Angry ghosts, bad words, broken tabus lead often to disaster and occasionally to death. But not even the battle cry of men with spears so congeals the hearts of the people with fear as the very thought of a witch, the terror that stalks by day and by night through the forest and through the houses of sleeping men.

A great advantage to a Madik witch is that she remains incognito, exhibiting none of the insignia of her profession. More wily than her sisters of the western world, she conducts her nefarious business entirely through the agency of her familiar spirit, thereby obviating any necessity for mumbling spells, harnessing broomsticks, or exposing herself at a coven.

This familiar spirit is always of the male gender, a twin brother of the witch born either in material or ethereal form at the same time and of the same mother witch. If he appears as a human baby his mother hastily disposes of him, for he is an incarnate accusation of witchcraft against both herself and her daughter. But even as she presses the breath from his tiny body, she is consoled by the assurance that his powerful spirit will never wander far from his sister’s side.

The reason that this semi-supematural brood is such a menace to society is not because they are activated by malice or ill will towards their fellows; it is purely a question of dietetics. Ordinary mortals may be tempted to dine off the bodies of their acquaintances, but the sublimated palates of the Tubwi and her brother crave the titillation of a meal of human souls.
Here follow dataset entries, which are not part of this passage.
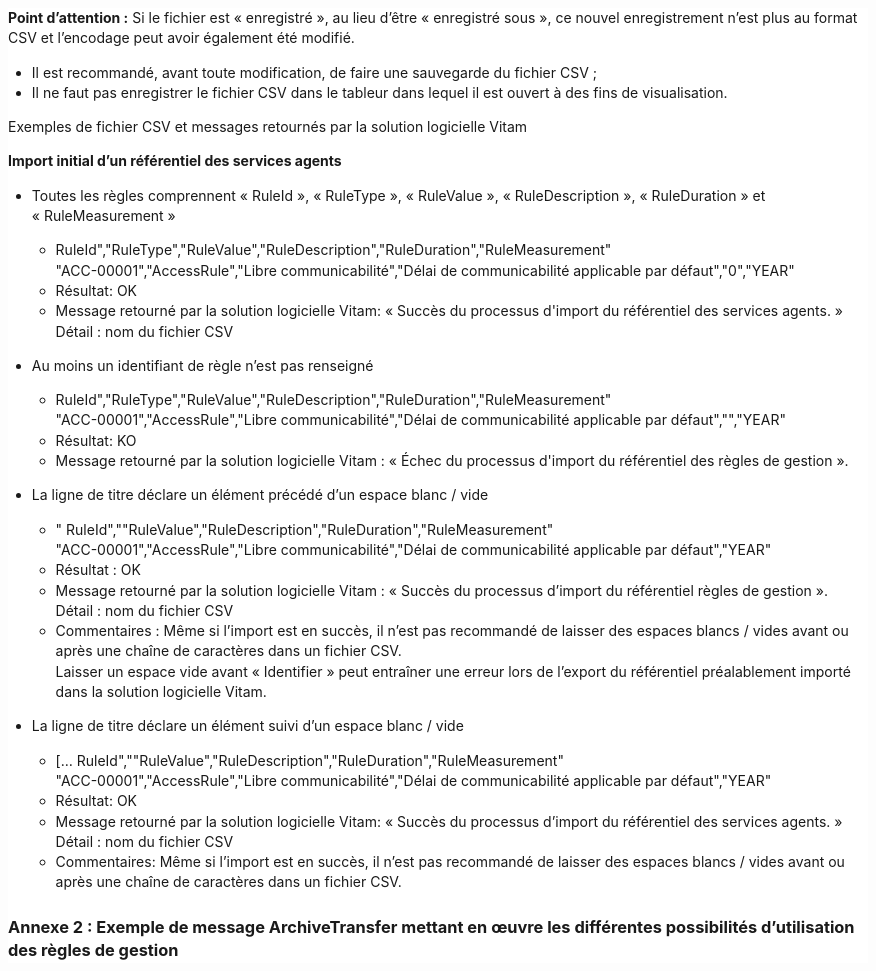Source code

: **Point d’attention :** Si le fichier est « enregistré », au lieu d’être « enregistré sous », ce nouvel enregistrement n’est plus au format CSV et l’encodage peut avoir également été modifié.
- Il est recommandé, avant toute modification, de faire une sauvegarde du fichier CSV ;
- Il ne faut pas enregistrer le fichier CSV dans le tableur dans lequel il est ouvert à des fins de visualisation.

Exemples de fichier CSV et messages retournés par la solution logicielle Vitam

**Import initial d’un référentiel des services agents**

- Toutes les règles comprennent « RuleId », « RuleType », « RuleValue », « RuleDescription », « RuleDuration » et « RuleMeasurement »
    - RuleId","RuleType","RuleValue","RuleDescription","RuleDuration","RuleMeasurement"<br>"ACC-00001","AccessRule","Libre communicabilité","Délai de communicabilité applicable par défaut","0","YEAR"
    - Résultat: OK
    - Message retourné par la solution logicielle Vitam: « Succès du processus d'import du référentiel des services agents. »<br>
    Détail : nom du fichier CSV

- Au moins un identifiant de règle n’est pas renseigné
    - RuleId","RuleType","RuleValue","RuleDescription","RuleDuration","RuleMeasurement"<br>"ACC-00001","AccessRule","Libre communicabilité","Délai de communicabilité applicable par défaut","","YEAR"
    - Résultat: KO
    - Message retourné par la solution logicielle Vitam : « Échec du processus d'import du référentiel des règles de gestion ».

- La ligne de titre déclare un élément précédé d’un espace blanc / vide
    - " RuleId",""RuleValue","RuleDescription","RuleDuration","RuleMeasurement"<br>"ACC-00001","AccessRule","Libre communicabilité","Délai de communicabilité applicable par défaut","YEAR"
    - Résultat : OK
    - Message retourné par la solution logicielle Vitam : « Succès du processus d’import du référentiel règles de gestion ».<br>Détail : nom du fichier CSV
    - Commentaires : Même si l’import est en succès, il n’est pas recommandé de laisser des espaces blancs / vides avant ou après une chaîne de caractères dans un fichier CSV.<br>Laisser un espace vide avant « Identifier » peut entraîner une erreur lors de l’export du référentiel préalablement importé dans la solution logicielle Vitam.
- La ligne de titre déclare un élément suivi d’un espace blanc / vide
    - […  RuleId",""RuleValue","RuleDescription","RuleDuration","RuleMeasurement"<br>"ACC-00001","AccessRule","Libre communicabilité","Délai de communicabilité applicable par défaut","YEAR"
    - Résultat: OK
    - Message retourné par la solution logicielle Vitam: « Succès du processus d’import du référentiel des services agents. »<br>Détail : nom du fichier CSV
    - Commentaires: Même si l’import est en succès, il n’est pas recommandé de laisser des espaces blancs / vides avant ou après une chaîne de caractères dans un fichier CSV.

### Annexe 2 : Exemple de message ArchiveTransfer mettant en œuvre les différentes possibilités d’utilisation des règles de gestion

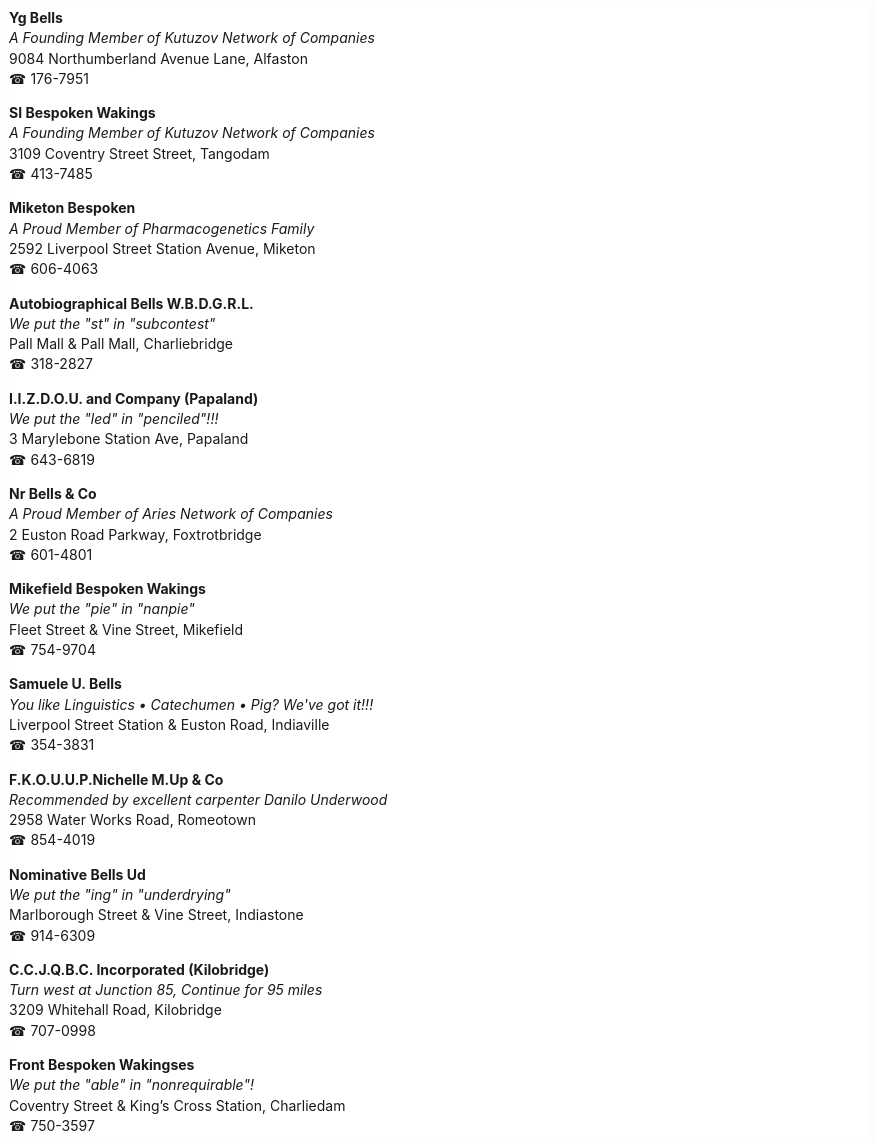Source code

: **Yg Bells**  
_A Founding Member of Kutuzov Network of Companies_  
9084 Northumberland Avenue Lane, Alfaston  
☎ 176-7951

**SI Bespoken Wakings**  
_A Founding Member of Kutuzov Network of Companies_  
3109 Coventry Street Street, Tangodam  
☎ 413-7485

**Miketon Bespoken**  
_A Proud Member of Pharmacogenetics Family_  
2592 Liverpool Street Station Avenue, Miketon  
☎ 606-4063

**Autobiographical Bells W.B.D.G.R.L.**  
_We put the "st" in "subcontest"_  
Pall Mall & Pall Mall, Charliebridge  
☎ 318-2827

**I.I.Z.D.O.U. and Company (Papaland)**  
_We put the "led" in "penciled"!!!_  
3 Marylebone Station Ave, Papaland  
☎ 643-6819

**Nr Bells & Co**  
_A Proud Member of Aries Network of Companies_  
2 Euston Road Parkway, Foxtrotbridge  
☎ 601-4801

**Mikefield Bespoken Wakings**  
_We put the "pie" in "nanpie"_  
Fleet Street & Vine Street, Mikefield  
☎ 754-9704

**Samuele U. Bells**  
_You like Linguistics • Catechumen • Pig? We've got it!!!_  
Liverpool Street Station & Euston Road, Indiaville  
☎ 354-3831

**F.K.O.U.U.P.Nichelle M.Up & Co**  
_Recommended by excellent carpenter Danilo Underwood_  
2958 Water Works Road, Romeotown  
☎ 854-4019

**Nominative Bells Ud**  
_We put the "ing" in "underdrying"_  
Marlborough Street & Vine Street, Indiastone  
☎ 914-6309

**C.C.J.Q.B.C. Incorporated (Kilobridge)**  
_Turn west at Junction 85, Continue for 95 miles_  
3209 Whitehall Road, Kilobridge  
☎ 707-0998

**Front Bespoken Wakingses**  
_We put the "able" in "nonrequirable"!_  
Coventry Street & King’s Cross Station, Charliedam  
☎ 750-3597
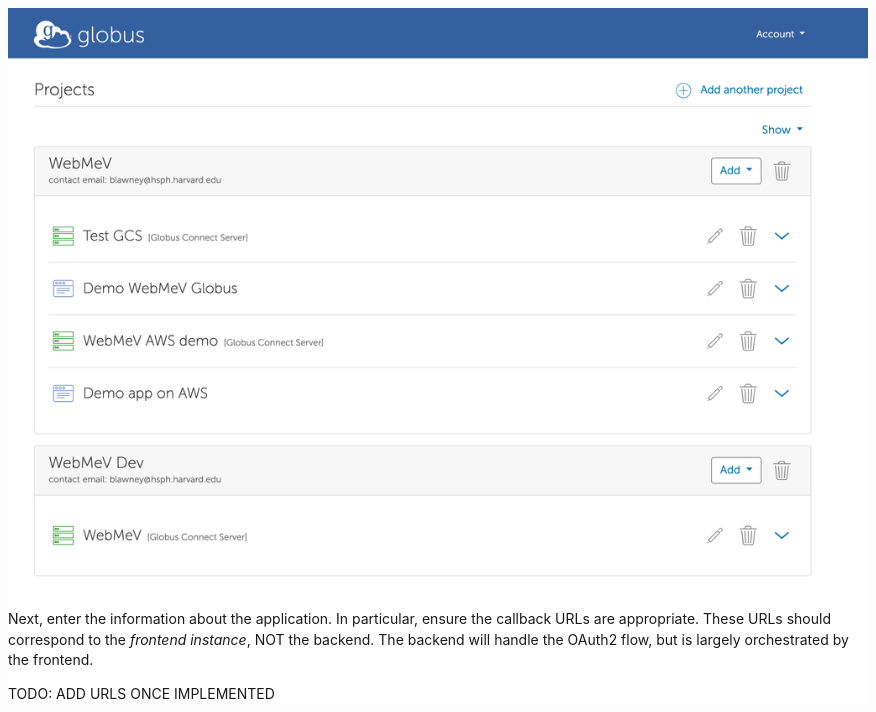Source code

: ![](imgs/p2.png)

Next, enter the information about the application. In particular, ensure the callback URLs are appropriate. These URLs should correspond to the *frontend instance*, NOT the backend. The backend will handle the OAuth2 flow, but is largely orchestrated by the frontend.

TODO: ADD URLS ONCE IMPLEMENTED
It is appropriately the disembodied male twin who sets out on the quest for food, armed with a barbed spear or a sharpened bamboo as invisible to human eyes as he himself. Several men described to us having been attacked by a hungry Tubwi—the sensation of a sharp stab in the chest followed by the agonizing wrench which they knew meant the slicing off of a piece of soul. The huntsman nibbles off this as he heads for home, but he is careful to save a presentable portion for the sister who awaits him.

“I have found a good edible soul,” he says to her, “that will last us for some time. As soon as we have finished this, I will go back for more.”

For the Tubwis skillfully preserve their food supply in the same manner accredited to some of the South Coast Papuans, who are said to tie their victim to a tree and cut off a steak whenever they are hungry, solicitously tending the wounds to keep him alive and the meat fresh in between meals.

The wounded soul meanwhile is in a torment of apprehension. It knows that it is marked as Tubwi food; that unless it can escape unseen by its vigilant enemy it will be gradually hacked away to nothing. In the hope of eluding its persecutor, its human habitation may make a dash for obscurity. Crawling under creepers, doubling in its tracks, stealing silently along unfrequented paths, it seeks to dodge its lynxeyed hunter, to find somewhere a far-off shelter unknown to him. Sometimes it is successful and the angry Tubwis, balked of their prey, attack another soul with redoubled energy and viciousness, eager simultaneously to satiate their whetted appetites and revenge themselves against mankind. More often the hunted soul is run to earth, for swift and clever beyond the power of ordinary mortals must he be who can outwit a spirit, who can hide from invisible eyes and guard himself from unseen weapons.